Problem statement: Beginning at the line that holds "471 233 12.06", restate each line exactly through the final line of the records. Include both of those lines.

Study material:
++++

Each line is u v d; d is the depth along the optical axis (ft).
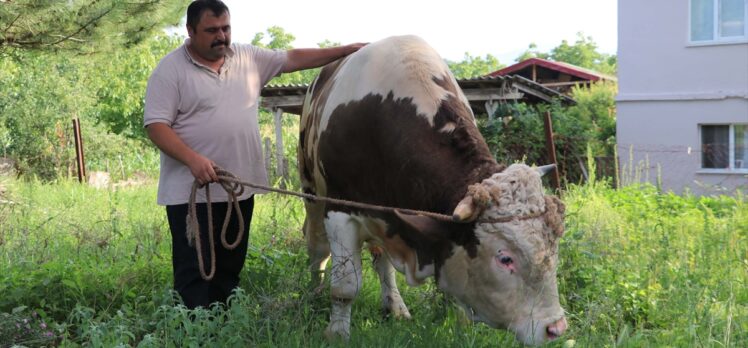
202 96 15.85
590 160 40.65
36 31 33.14
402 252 14.37
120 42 35.35
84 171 53.93
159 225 24.02
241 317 14.25
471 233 12.06
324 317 16.58
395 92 14.10
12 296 16.67
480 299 12.37
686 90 53.11
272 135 94.53
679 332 15.38
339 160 14.99
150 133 15.51
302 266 18.72
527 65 95.71
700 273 19.07
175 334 13.78
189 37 16.07
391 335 14.48
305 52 17.51
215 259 16.88
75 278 17.79
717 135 52.90
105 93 95.81
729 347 14.24
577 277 17.83
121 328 13.56
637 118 54.85
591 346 14.08
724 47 51.67
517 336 12.07
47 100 69.26
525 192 11.80
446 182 12.80
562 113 53.21
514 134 51.03
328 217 15.44
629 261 19.95
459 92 14.66
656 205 32.89
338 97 15.37
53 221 27.45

++++

Result of the exercise:
471 233 12.06
324 317 16.58
395 92 14.10
12 296 16.67
480 299 12.37
686 90 53.11
272 135 94.53
679 332 15.38
339 160 14.99
150 133 15.51
302 266 18.72
527 65 95.71
700 273 19.07
175 334 13.78
189 37 16.07
391 335 14.48
305 52 17.51
215 259 16.88
75 278 17.79
717 135 52.90
105 93 95.81
729 347 14.24
577 277 17.83
121 328 13.56
637 118 54.85
591 346 14.08
724 47 51.67
517 336 12.07
47 100 69.26
525 192 11.80
446 182 12.80
562 113 53.21
514 134 51.03
328 217 15.44
629 261 19.95
459 92 14.66
656 205 32.89
338 97 15.37
53 221 27.45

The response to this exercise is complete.